O mais interessante deste
processo é que essas bancos digitais (internet banking) ganham com a enorme
redução de despesas por não possuírem agências físicas e terem um número muito menor de
trabalhadores (bancários), o que aumenta bastante os seus lucros.
Além disso, a captação de clientes e investimentos pelas fintechs é muito mais barata. Aliás, também segundo o BC, esse é o maior peso no índice de Custo de Crédito (ICC) dos bancos, cerca de 31%, acima até das despesas administrativas que são estimadas em 21%. É com esta redução de custos, de cerca de 50%, que os bancos digitais estão oferecendo algumas vantagens, embora, os juros dos seus créditos sejam tão altos quanto dos chamados bancões (tradicionais) no Brasil, que são conhecidos como os maiores do mundo.
Por tudo isso, é possível afirmar que estamos diante de um
movimento também no setor bancário - muito vinculado ao mercado de capitais e
fundos financeiros – de um expressivo aumento do controle do mercado sobre a
política econômica que também define o direcionamento do crédito, entre os setores da
economia e a distribuição regional (espacial) no Brasil. O Estado
segue aceleradamente, perdendo o seu protagonismo.
A dominação tecnológica reforçou o protagonismo do mercado das finanças nas relações com a sociedade sem regulação do Estado
Assistimos a um movimento que explica
como o capitalismo foi se tornando hegemonicamente financeiro. A
Plataformização (e/ou Appficação) das finanças mostra como a dominação
tecnológica amplia a hegemonia financeira, ao mesmo tempo em que extrai mais
valor da renda do trabalho, amplia a taxa de lucro e torna o trabalho mais
precarizado.
O capital flui de forma mais
livre, desregulamentada e num circuito imbricado entre as finanças globais e
nacionais. Um processo que demonstra como o mercado ampliou o seu protagonismo
nas relações com a sociedade que antes eram mediadas e reguladas pelo Estado.

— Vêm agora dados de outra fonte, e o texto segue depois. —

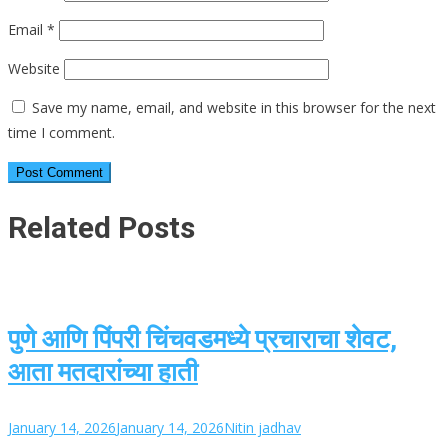
Email
*
Website
Save my name, email, and website in this browser for the next
time I comment.
Related Posts
पुणे आणि पिंपरी चिंचवडमध्ये प्रचाराचा शेवट,
आता मतदारांच्या हाती
January 14, 2026
January 14, 2026
Nitin jadhav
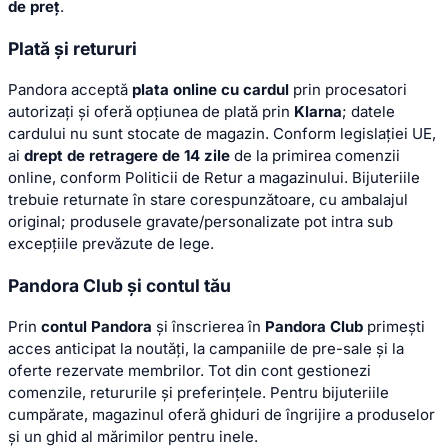
de preț
.
Plată și retururi
Pandora acceptă
plata online cu cardul
prin procesatori
autorizați și oferă opțiunea de plată prin
Klarna
; datele
cardului nu sunt stocate de magazin. Conform legislației UE,
ai
drept de retragere de 14 zile
de la primirea comenzii
online, conform Politicii de Retur a magazinului. Bijuteriile
trebuie returnate în stare corespunzătoare, cu ambalajul
original; produsele gravate/personalizate pot intra sub
excepțiile prevăzute de lege.
Pandora Club și contul tău
Prin
contul Pandora
și înscrierea în
Pandora Club
primești
acces anticipat la noutăți, la campaniile de pre-sale și la
oferte rezervate membrilor. Tot din cont gestionezi
comenzile, retururile și preferințele. Pentru bijuteriile
cumpărate, magazinul oferă ghiduri de îngrijire a produselor
și un ghid al mărimilor pentru inele.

Na essência, as finanças não
criam valor como defendem os economistas neoclássicos. As finanças não são um
setor e sim um “acordo contratual” de intermediação e circulação do dinheiro e
do crédito. O que há é que intermediação (circulação) financeira foi extremamente
facilitada com o mecanismo das plataformas digitais e da Internet
Banking, se tornando ainda mais lucrativa.

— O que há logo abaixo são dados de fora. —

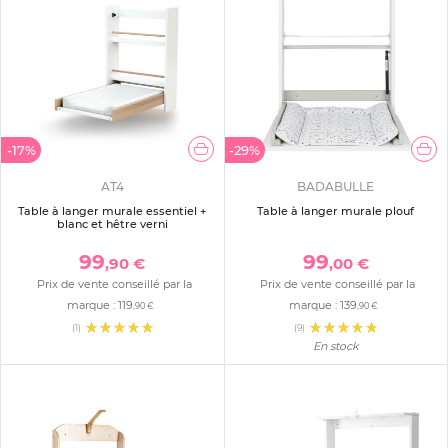
-17%
-29%
AT4
BADABULLE
Table à langer murale essentiel +
Table à langer murale plouf
blanc et hêtre verni
99
99
,90 €
,00 €
Prix de vente conseillé par la
Prix de vente conseillé par la
marque :
119
marque :
139
,90 €
,90 €
(1)
(9)
En stock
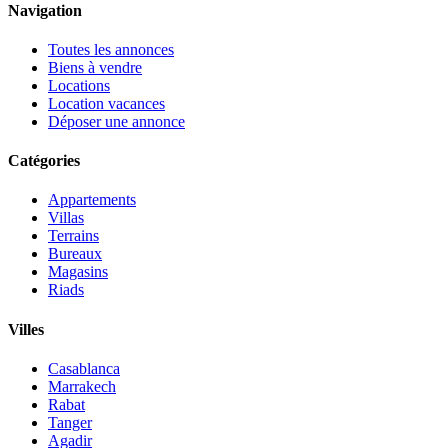
Navigation
Toutes les annonces
Biens à vendre
Locations
Location vacances
Déposer une annonce
Catégories
Appartements
Villas
Terrains
Bureaux
Magasins
Riads
Villes
Casablanca
Marrakech
Rabat
Tanger
Agadir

Por tudo isso, eu tenho insistido para a necessidade se compreender porque o Brasil de hoje é tão distinto de duas décadas atrás. Não haverá saída sem que o Estado retome esse protagonismo, sua autonomia e soberania nas relações entre o mercado e a sociedade.
PS.: Atualizado às 18:36: com ajustes na redação do texto em alguns parágrafos para torná-lo mais compreensível.